これには、和田航空局長も「発着容量のみの観点からは、従来より使用されてきた飛行経路で受け入れ可能」と、新ルートが“不急不要”だと認めざるを得なかった。それでは、どんな理由で飛行機を低空飛行させているかというと……。

「来年の(訪日観光客)4,000万人目標に向かって、海外と地方をつなぐ空の玄関口、羽田、成田空港の発着枠を8万回増やします」

昨年1月28日、施政方針演説で安倍晋三首相(65)はこう宣言した。“東京五輪が行われる2020年外国人観光客4,000万人を実現する”というのが、安倍首相が掲げてきた「観光立国」の大きな柱だった。しかし、新型コロナ危機で“4,000万人”の夢が実質的についえた今、目標のための“方針”のみが残された。

まったく必要のなくなった新ルート。「新型コロナウイルスの影響が終息した後の、速やかな増便の実現でありますとか、首都圏における騒音共有の観点等も踏まえ、新しい飛行経路も運用を続けたい」と、和田航空局長は説明するが、終息するのがいつになるのか、誰にも見通しが立っていない。そもそも、「観光立国」のために、国民は多くの犠牲を払わされてきたと語るのは、全国紙政治部記者だ。

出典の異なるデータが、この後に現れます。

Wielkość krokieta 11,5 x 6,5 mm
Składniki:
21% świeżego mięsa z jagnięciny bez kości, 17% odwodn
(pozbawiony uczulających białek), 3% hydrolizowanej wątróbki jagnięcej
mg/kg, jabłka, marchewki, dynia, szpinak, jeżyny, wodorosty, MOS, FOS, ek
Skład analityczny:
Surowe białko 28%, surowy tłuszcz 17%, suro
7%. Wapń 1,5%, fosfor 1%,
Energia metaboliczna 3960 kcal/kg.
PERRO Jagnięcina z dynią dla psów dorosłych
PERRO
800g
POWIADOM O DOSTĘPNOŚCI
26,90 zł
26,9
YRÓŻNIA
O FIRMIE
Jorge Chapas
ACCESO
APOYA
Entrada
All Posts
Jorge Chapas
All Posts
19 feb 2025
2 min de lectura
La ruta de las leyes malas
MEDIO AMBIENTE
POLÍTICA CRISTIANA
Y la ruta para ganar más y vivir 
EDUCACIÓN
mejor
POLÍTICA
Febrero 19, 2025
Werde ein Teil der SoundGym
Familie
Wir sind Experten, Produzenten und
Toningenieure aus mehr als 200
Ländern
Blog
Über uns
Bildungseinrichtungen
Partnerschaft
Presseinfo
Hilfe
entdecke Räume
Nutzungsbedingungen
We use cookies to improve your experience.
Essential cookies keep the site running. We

「安倍政権が掲げてきたインフレ目標はとん挫し、上昇しているとされてきた賃金についても統計の不正が明らかになるなか、順調に数字を積み上げてきたのが訪日外国人数でした。安倍政権が始まった2012年には約836万人だった訪日外国人は、2019年には約3,188万人になりました。安倍政権の経済政策で、数少ない成功例なんです」

しかし、このことが新型コロナウイルス下での安倍首相の判断を遅らせたのではないか、と指摘する声もある。訪日外国人の約3割は中国からだ。

「まさに中国で新型コロナウイルスの感染が爆発的に広がっていた1月24日安倍首相は中華圏の旧正月である春節を祝うメッセージホームページ上で発表。『春節に際して、そしてまた、オリンピックパラリンピック等の機会を通じて、更に多くの中国の皆様が訪日されることを楽しみにしています』と、さらなる中国からの観光客を呼び込む内容でした。各国が中国からの入国制限に踏み切るなか、日本政府が入国制限を開始したのは2月1日になってから。それも、武漢市のある湖北省に限ったものです。遅きに失したと言わざるを得ません」(前出・政治部記者)

「観光立国」の夢が首相の判断を鈍らせたのか……。そもそも、この観光立国にもカラクリがあると指摘するのは、経済誌記者だ。

「世界経済の成長に伴い、各国の賃金も上がり続けてきました。特に、アジアの成長はすさまじく、中国はこの10年で最低賃金が倍以上になっている。一方、日本は世界経済の成長に取り残され、賃金はいっこうに上昇していません。つまり、相対的に日本は旅行しやすい“安い国”になったことで、外国人観光客が急増したのです。一方、日本人の国内旅行者はこの10年で、5%以上減少しています」

かつて日本経済をけん引してきたのは強い内需だった。訪日外国人によるインバウンド消費は年々増え続けているとはいえ、日本の名目GDPに占める割合は2018年で0.8%程度。日本経済をけん引するほどの役割は果たしてはいない。

「安倍政権下で行われた2度の消費増税などで国内消費が伸び悩むなか、観光業や小売業などの外国人観光客依存は高まり、今回の新型コロナ禍で廃業・倒産が相次いでいます」(前出・経済誌記者)

緊急事態宣言」の発令にともなう、さらなる自粛の徹底で、多くの国民が苦境に立たされているが、政府による補償は限定的なものに留まっている。貧乏になった国民の頭上を空っぽの飛行機が飛ぶ。これが「観光立国」のなれの果てだとしたら、国民は救われない。